Google, Microsoft, eBay, telecoms companies and civil liberties groups in the US have called on the US government to update electronic privacy laws to take account of the internet and protect citizens from state snooping.
The companies and organisations claim that the current law, 1986's Electronic Communications Privacy Act (ECPA), is confusing and out of date and no longer protects citizens' privacy. They want the US government to pass a new law protecting the huge amounts of personal information that flows through or is stored via the internet.
"ECPA can no longer be applied in a clear and consistent way, and, consequently, the vast amount of personal information generated by today’s digital communication services may no longer be adequately protected," said a statement from the campaign group they have formed, Digital Due Process. "The time for an update to the ECPA is now."
"We have developed consensus around the notion of a core set of principles intended to simplify, clarify, and unify the ECPA standards; provide clearer privacy protections for subscribers taking into account changes in technology and usage patterns; and preserve the legal tools necessary for government agencies to enforce the laws and protect the public," it said.
The new group said that since 1986 the population of the US has started using email, the internet, mobile phones, cloud computing, social networking and other digital services that involve their private information and could not have been foreseen by the makers of the ECPA.
It said that the law is inconsistent and nonsensical. A document locally stored on a computer can only be viewed by the authorities with a warrant, but if it is stored remotely with a service provider it can be seen without a warrant.
"Technology has changed dramatically in the last 20 years, but the law has not,” said Jim Dempsey, vice president for public policy at digital rights pressure group the Center for Democracy and Technology, which is behind the formation of the Digital Due Process group.
“The traditional standard for the government to search your home or office and read your mail or seize your personal papers is a judicial warrant. The law needs to be clear that the same standard applies to email and documents stored with a service provider, while at the same time be flexible enough to meet law enforcement needs," Dempsey said.
"Citizens need government action to ensure that as more information moves from the desktop to the cloud, the country retains the traditional balance of privacy vis-à-vis the state," said Mike Hintze, associate general counsel at Microsoft. "Many Americans take for granted the protections of the Bill of Rights that prevent the government from coming into people’s homes without a valid search warrant. The rise of cloud computing should not diminish these privacy safeguards."
Microsoft's top lawyer Brad Smith called earlier this year for a new law that would specifically address cloud computing and the legal issues that arise concerning the remote storage of private information.
"We need Congress to modernise the laws, adapt them to the cloud, and adopt new measures to protect privacy and promote security," said Smith in January. "That’s why we’ve concluded that we need a Cloud Computing Advancement Act that will promote innovation, protect consumers, and provide the executive branch with the new tools needed for a new technology era."
"The rise of cloud computing should not lead to the demise of the privacy safeguards in the Bill of Rights. The public needs prompt and thoughtful action to ensure that the rights of citizens and government are fairly balanced so that these rights remain protected," said Smith.
Digital Due Process does not want a whole new law written, but does want the existing law modified.

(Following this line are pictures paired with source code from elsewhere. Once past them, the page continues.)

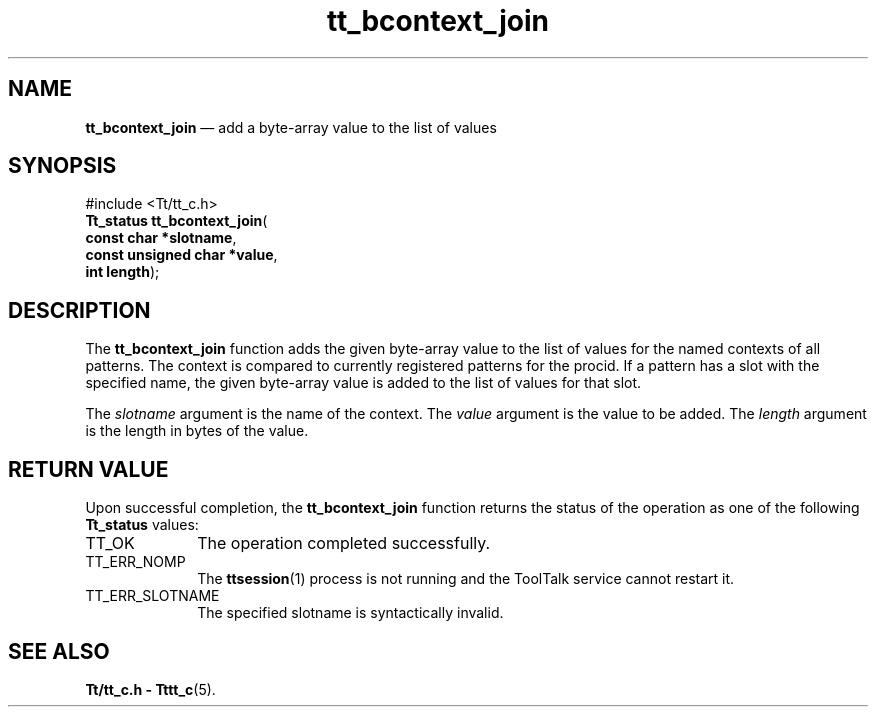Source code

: '\" t
...\" bco_join.sgm /main/5 1996/08/30 12:43:03 rws $
...\" bco_join.sgm /main/5 1996/08/30 12:43:03 rws $-->
.de P!
.fl
\!!1 setgray
.fl
\\&.\"
.fl
\!!0 setgray
.fl			\" force out current output buffer
\!!save /psv exch def currentpoint translate 0 0 moveto
\!!/showpage{}def
.fl			\" prolog
.sy sed -e 's/^/!/' \\$1\" bring in postscript file
\!!psv restore
.
.de pF
.ie     \\*(f1 .ds f1 \\n(.f
.el .ie \\*(f2 .ds f2 \\n(.f
.el .ie \\*(f3 .ds f3 \\n(.f
.el .ie \\*(f4 .ds f4 \\n(.f
.el .tm ? font overflow
.ft \\$1
..
.de fP
.ie     !\\*(f4 \{\
.	ft \\*(f4
.	ds f4\"
'	br \}
.el .ie !\\*(f3 \{\
.	ft \\*(f3
.	ds f3\"
'	br \}
.el .ie !\\*(f2 \{\
.	ft \\*(f2
.	ds f2\"
'	br \}
.el .ie !\\*(f1 \{\
.	ft \\*(f1
.	ds f1\"
'	br \}
.el .tm ? font underflow
..
.ds f1\"
.ds f2\"
.ds f3\"
.ds f4\"
.ta 8n 16n 24n 32n 40n 48n 56n 64n 72n 
.TH "tt_bcontext_join" "library call"
.SH "NAME"
\fBtt_bcontext_join\fP \(em add a byte-array value to the list of values
.SH "SYNOPSIS"
.PP
.nf
#include <Tt/tt_c\&.h>
\fBTt_status \fBtt_bcontext_join\fP\fR(
\fBconst char *\fBslotname\fR\fR,
\fBconst unsigned char *\fBvalue\fR\fR,
\fBint \fBlength\fR\fR);
.fi
.SH "DESCRIPTION"
.PP
The
\fBtt_bcontext_join\fP function
adds the given byte-array value to the list of values for the named contexts
of all patterns\&.
The context is compared to currently registered patterns for the
procid\&.
If a
pattern has a slot with the specified name,
the given byte-array value is added
to the list of values for that slot\&.
.PP
The
\fIslotname\fP argument is the name of the context\&.
The
\fIvalue\fP argument is the value to be added\&.
The
\fIlength\fP argument is the length in bytes of the value\&.
.SH "RETURN VALUE"
.PP
Upon successful completion, the
\fBtt_bcontext_join\fP function returns the status of the operation as one of the following
\fBTt_status\fR values:
.IP "TT_OK" 10
The operation completed successfully\&.
.IP "TT_ERR_NOMP" 10
The
\fBttsession\fP(1) process is not running and the ToolTalk service cannot restart it\&.
.IP "TT_ERR_SLOTNAME" 10
The specified slotname is syntactically invalid\&.
.SH "SEE ALSO"
.PP
\fBTt/tt_c\&.h - Tttt_c\fP(5)\&.
...\" created by instant / docbook-to-man, Sun 02 Sep 2012, 09:40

It said that the law should be neutral in relation to the mechanics of material. "A particular kind of information (for example, the content of private communications) should receive the same level of protection regardless of the technology, platform or business model used to create, communicate or store it," it said.
It also said that the information should be protected to the same degree whether it was in transit or stored; and that whether a message had been 'opened' or not should not cause the information to be treated differently.
It also said that the law should be clear and simple so that it could be understood by everyone, and that existing exceptions to it - such as that allowing disclosures without warrant in emergencies - be preserved.
"Though members of the coalition may differ on the specifics, and some individual members would support additional changes, we all agree that these principles provide a framework for opening a public dialogue on the issue," said the Digital Due Process statement.
The principles of the coalition
- A governmental entity may require an entity covered by ECPA (a provider of wire or electronic communication service or a provider of remote computing service) to disclose communications that are not readily accessible to the public only with a search warrant issued based on a showing of probable cause, regardless of the age of the communications, the means or status of their storage or the provider’s access to or use of the communications in its normal business operations.
- A governmental entity may access, or may require a covered entity to provide, prospectively or retrospectively, location information regarding a mobile communications device only with a warrant issued based on a showing of probable cause.
- A governmental entity may access, or may require a covered entity to provide, prospectively or in real time, dialed number information, email to and from information or other data currently covered by the authority for pen registers and trap and trace devices only after judicial review and a court finding that the governmental entity has made a showing at least as strong as the showing under 2703(d).
- Where the Stored Communications Act authorizes a subpoena to acquire information, a governmental entity may use such subpoenas only for information related to a specified account(s) or individual(s). All non-particularized requests must be subject to judicial approval.